• Ce qu'on demande
**A)** D'après l'extrait sur l'investissement, par quoi le capital est-il surtout mû ?
**B)** Recopiez les lignes des enregistrements depuis la ligne contenant « IsidoroMani26 » jusqu'à la fin des enregistrements, ces deux bornes comprises, en laissant de côté les images.

• Extrait

::::

2. De certaines fausses évidences
Ressources ne sont pas nécessairement investissements, et investissement n’est pas toujours croissance
Nous avons soutenu dans un papier publié sur ces colonnes que « Quand on parle de la nécessité de booster le développent et la croissance dans les régions défavorisées on évoque presqu’exclusivement la nécessité d’augmenter les investissements dans ces régions et particulièrement les investissements publics. Et la question est simplement réduite à la mobilisation de ressources nécessaires.
Mais il y a une idée importante que les bons économistes savent mais que le non spécialiste malheureusement ne saisit pas : la croissance, et donc l’emploi, sont certainement liés à l’investissement mais ce dernier ne se réduit pas à de la mobilisation de ressources financières. Si tel était le cas, la question du développement en général et celui des régions défavorisées en particulier aurait été résolue depuis longtemps, moyennant –en particulier- un bon usage de tous les mécanismes de financement possibles. »
Le « Capital est lâche » a clamé H. Jebali. Possible, mais il est surtout mû par le profit. Là où il y a possibilité de bénéfice, il y aura des investisseurs, sans qu’on ait besoin de les pousser. Les contraintes à l’investissements sont essentiellement au nombre de trois:
- La capacité de réalisation;
- La question des débouchés;
- La dépendance par rapport aux ressources extérieures aux stades de l’investissement et de l’exploitation.
Nous en avons conclu que « le pays ne manque pas de capitaux, et la nature même du capital est de s’investir et de s’élargir. Si ceux qui possèdent des capitaux n’investissent pas, c’est à cause, en premier lieu, du manque de visibilité et des mauvaises perspectives du pays, mais aussi à cause de l’absence d’opportunités d’investissement viable et soutenable, en particulier sur le plan de nos équilibres extérieurs. La question du développement ne se réduit pas à la recherche de ressources à l’intérieur du pays, et peu importe dans la poche de qui. Et la question du développement des régions déshéritées ne se réduit pas à la mobilisation de ressources en leur faveur. Il y a certainement besoin de réaliser certains projets urgents et identifiés pour répondre à des besoins évidents, mais la mise en place d’un véritable processus de développement est autrement plus complexe. »

::::

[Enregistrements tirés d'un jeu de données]
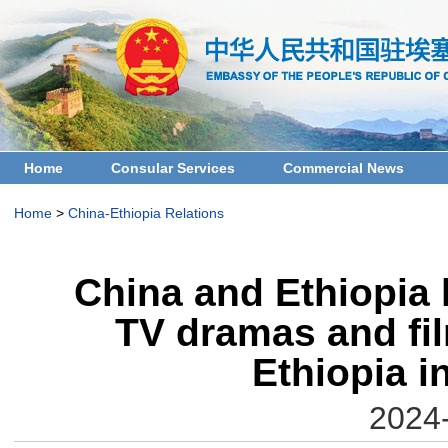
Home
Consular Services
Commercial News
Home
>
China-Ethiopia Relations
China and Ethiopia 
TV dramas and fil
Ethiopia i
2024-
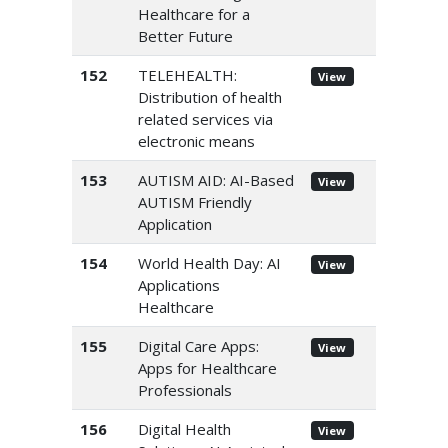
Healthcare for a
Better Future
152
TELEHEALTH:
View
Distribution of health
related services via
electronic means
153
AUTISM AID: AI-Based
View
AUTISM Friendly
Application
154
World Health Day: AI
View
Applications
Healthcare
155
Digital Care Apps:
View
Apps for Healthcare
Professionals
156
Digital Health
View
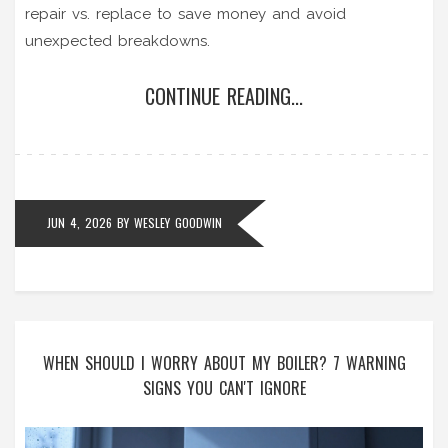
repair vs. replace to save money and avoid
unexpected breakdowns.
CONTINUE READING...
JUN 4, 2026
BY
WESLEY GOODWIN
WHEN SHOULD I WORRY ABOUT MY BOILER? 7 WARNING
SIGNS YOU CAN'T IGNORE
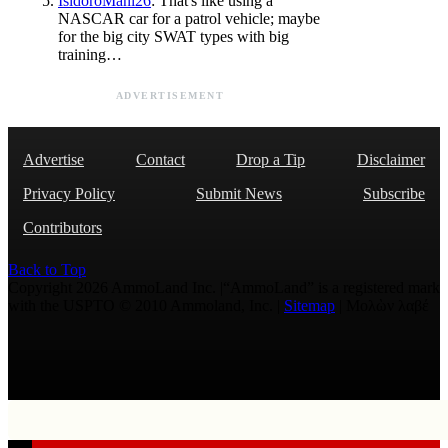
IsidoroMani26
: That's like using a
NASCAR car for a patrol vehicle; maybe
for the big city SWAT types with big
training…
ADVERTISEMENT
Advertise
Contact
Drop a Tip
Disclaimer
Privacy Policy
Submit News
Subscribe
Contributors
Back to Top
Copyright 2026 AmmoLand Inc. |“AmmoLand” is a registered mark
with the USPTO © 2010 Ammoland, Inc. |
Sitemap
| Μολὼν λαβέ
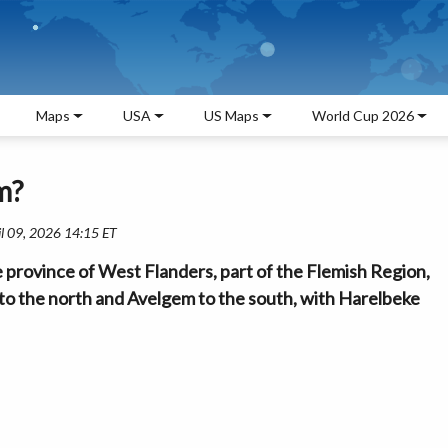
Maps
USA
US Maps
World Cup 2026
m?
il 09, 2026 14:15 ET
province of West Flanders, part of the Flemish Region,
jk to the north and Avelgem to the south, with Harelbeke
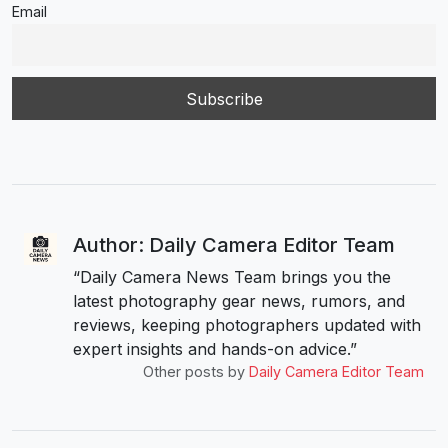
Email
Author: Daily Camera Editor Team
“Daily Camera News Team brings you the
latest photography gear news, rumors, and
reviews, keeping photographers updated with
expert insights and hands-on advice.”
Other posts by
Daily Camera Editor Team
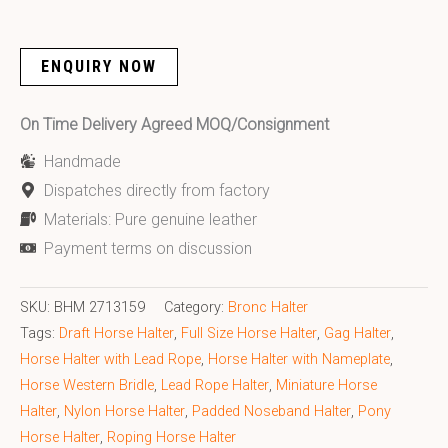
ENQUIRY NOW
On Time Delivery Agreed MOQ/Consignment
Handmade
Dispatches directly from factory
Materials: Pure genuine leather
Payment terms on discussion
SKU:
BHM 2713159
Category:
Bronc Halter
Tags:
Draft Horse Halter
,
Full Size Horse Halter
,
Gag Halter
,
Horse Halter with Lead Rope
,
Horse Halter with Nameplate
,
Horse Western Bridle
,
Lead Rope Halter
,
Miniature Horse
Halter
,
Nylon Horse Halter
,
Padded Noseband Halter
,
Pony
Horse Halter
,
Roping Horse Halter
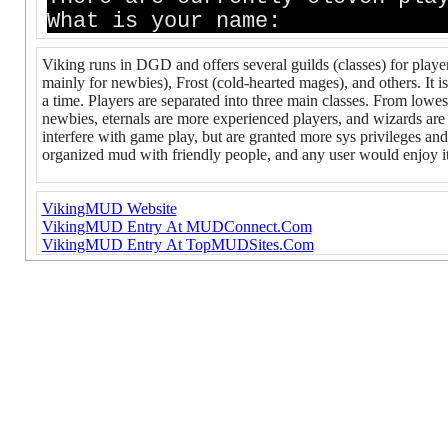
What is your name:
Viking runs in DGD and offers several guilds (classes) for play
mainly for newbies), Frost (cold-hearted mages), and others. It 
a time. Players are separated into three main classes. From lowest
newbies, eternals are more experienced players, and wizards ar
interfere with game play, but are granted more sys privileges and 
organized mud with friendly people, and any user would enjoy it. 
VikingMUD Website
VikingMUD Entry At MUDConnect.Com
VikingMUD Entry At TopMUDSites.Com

::::

• Vos réponses
**A)** Par le profit.

**B)**
IsidoroMani26
: That's like using a
NASCAR car for a patrol vehicle; maybe
for the big city SWAT types with big
training…
ADVERTISEMENT
Advertise
Contact
Drop a Tip
Disclaimer
Privacy Policy
Submit News
Subscribe
Contributors
Back to Top
Copyright 2026 AmmoLand Inc. |“AmmoLand” is a registered mark
with the USPTO © 2010 Ammoland, Inc. |
Sitemap
| Μολὼν λαβέ
Maps
USA
US Maps
World Cup 2026
m?
il 09, 2026 14:15 ET
province of West Flanders, part of the Flemish Region,
jk to the north and Avelgem to the south, with Harelbeke
Email
Author: Daily Camera Editor Team
“Daily Camera News Team brings you the
latest photography gear news, rumors, and
reviews, keeping photographers updated with
expert insights and hands-on advice.”
Other posts by
Daily Camera Editor Team
ENQUIRY NOW
On Time Delivery Agreed MOQ/Consignment
Handmade
Dispatches directly from factory
Materials: Pure genuine leather
Payment terms on discussion
SKU:
BHM 2713159
Category:
Bronc Halter
Tags:
Draft Horse Halter
,
Full Size Horse Halter
,
Gag Halter
,
Horse Halter with Lead Rope
,
Horse Halter with Nameplate
,
Horse Western Bridle
,
Lead Rope Halter
,
Miniature Horse
Halter
,
Nylon Horse Halter
,
Padded Noseband Halter
,
Pony
Horse Halter
,
Roping Horse Halter
What is your name:
Viking runs in DGD and offers several guilds (classes) for play
mainly for newbies), Frost (cold-hearted mages), and others. It 
a time. Players are separated into three main classes. From lowest
newbies, eternals are more experienced players, and wizards ar
interfere with game play, but are granted more sys privileges and 
organized mud with friendly people, and any user would enjoy it. 
VikingMUD Website
VikingMUD Entry At MUDConnect.Com
VikingMUD Entry At TopMUDSites.Com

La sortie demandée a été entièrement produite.